---- Available data
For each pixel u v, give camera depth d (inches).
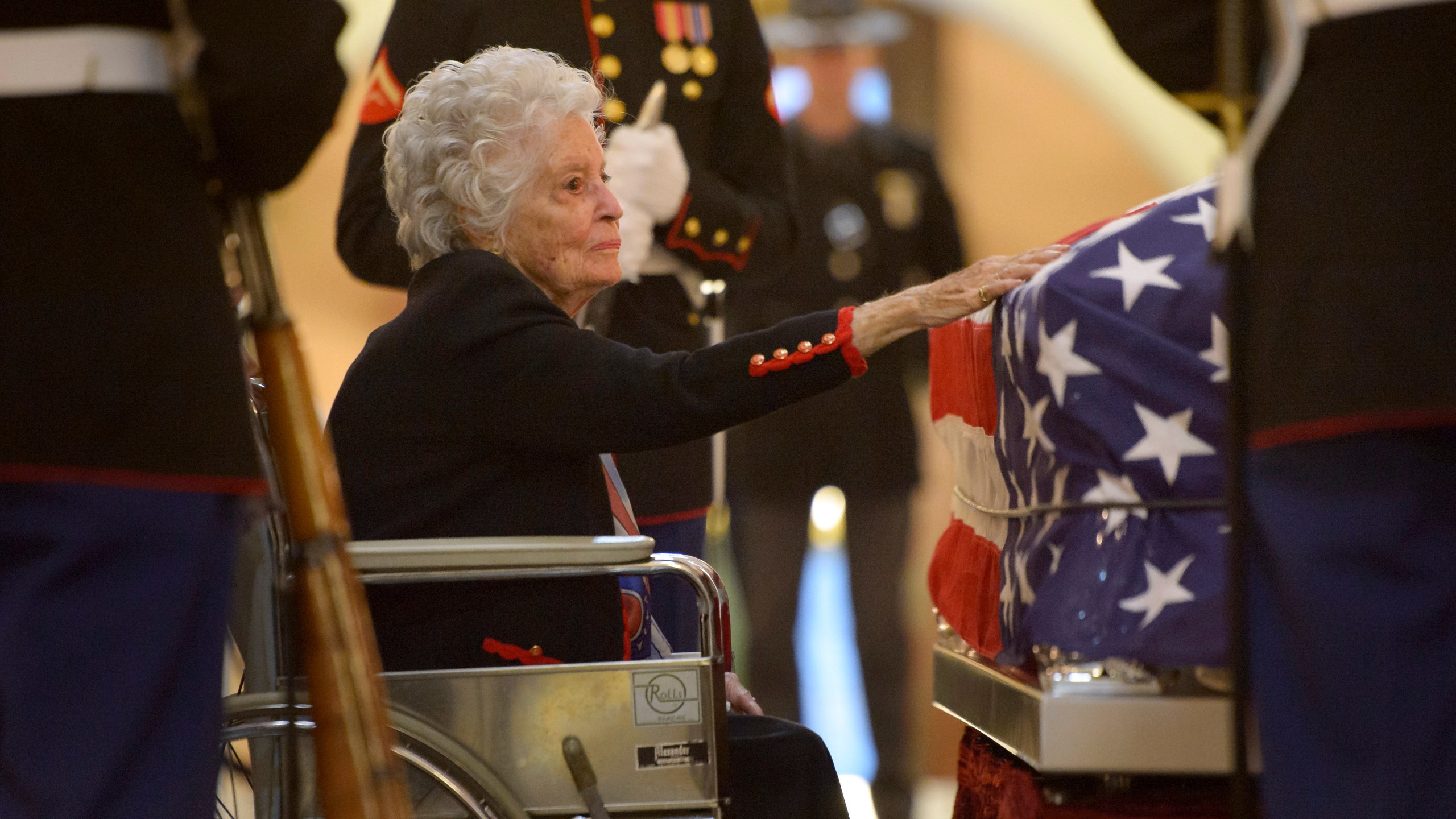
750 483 574.9
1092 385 216.2
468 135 268.2
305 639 191.8
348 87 191.9
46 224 171.8
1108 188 1330.0
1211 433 211.5
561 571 236.8
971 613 270.7
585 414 250.7
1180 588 208.8
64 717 170.9
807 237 597.0
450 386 256.1
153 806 174.2
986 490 268.1
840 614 731.4
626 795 236.5
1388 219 165.6
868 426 572.1
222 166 190.9
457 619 255.0
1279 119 176.6
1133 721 210.1
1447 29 164.7
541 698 236.2
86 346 172.6
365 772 188.9
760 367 247.4
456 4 344.8
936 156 613.9
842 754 572.1
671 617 349.1
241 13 179.8
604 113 338.3
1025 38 1270.9
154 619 174.4
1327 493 169.9
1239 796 177.6
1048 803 228.8
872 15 635.5
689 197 348.2
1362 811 167.2
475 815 230.8
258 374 243.9
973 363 271.4
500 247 272.2
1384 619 166.1
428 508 257.9
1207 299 212.5
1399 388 164.7
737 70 377.1
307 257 1087.0
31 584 170.6
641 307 351.9
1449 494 166.9
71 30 173.6
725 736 238.2
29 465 171.2
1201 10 194.5
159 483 175.3
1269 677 176.4
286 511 198.1
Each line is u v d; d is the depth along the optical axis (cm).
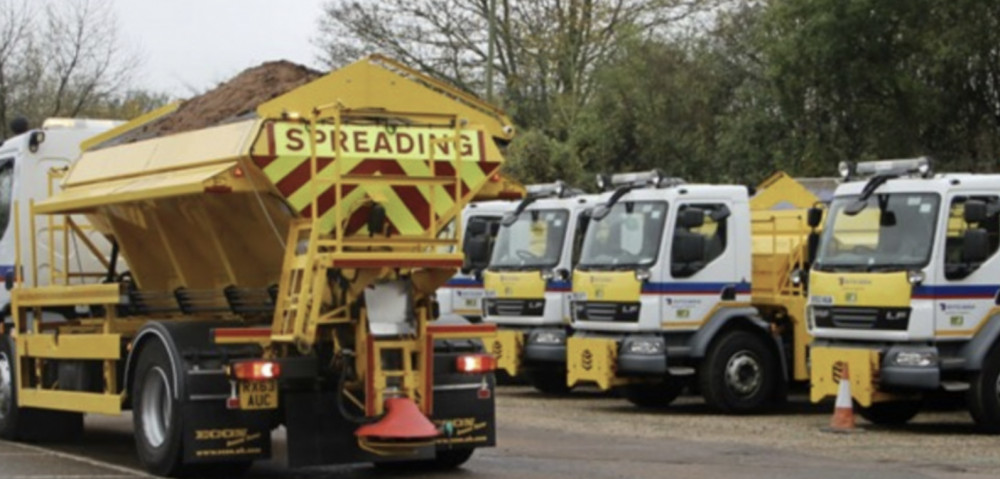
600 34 5056
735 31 4538
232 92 1675
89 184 1831
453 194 1619
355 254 1538
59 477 1642
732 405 2459
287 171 1534
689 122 4534
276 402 1585
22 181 2058
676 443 1975
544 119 5044
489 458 1811
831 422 2239
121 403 1741
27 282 2030
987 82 3609
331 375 1592
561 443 1983
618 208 2544
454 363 1661
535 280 2798
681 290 2450
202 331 1623
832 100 3666
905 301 2077
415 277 1587
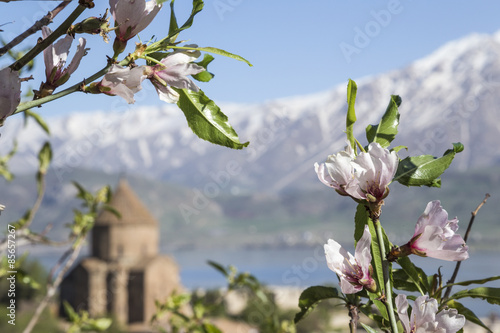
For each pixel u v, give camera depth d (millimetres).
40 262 64375
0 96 1193
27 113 4273
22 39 1233
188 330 5246
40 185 4109
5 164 4918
--------
*Task directions*. Read the entries and show each line that mentions "pixel".

*Solved problem*.
For each pixel u v, give camera depth d (inches).
For each pixel u v, give camera depth d (millimetres).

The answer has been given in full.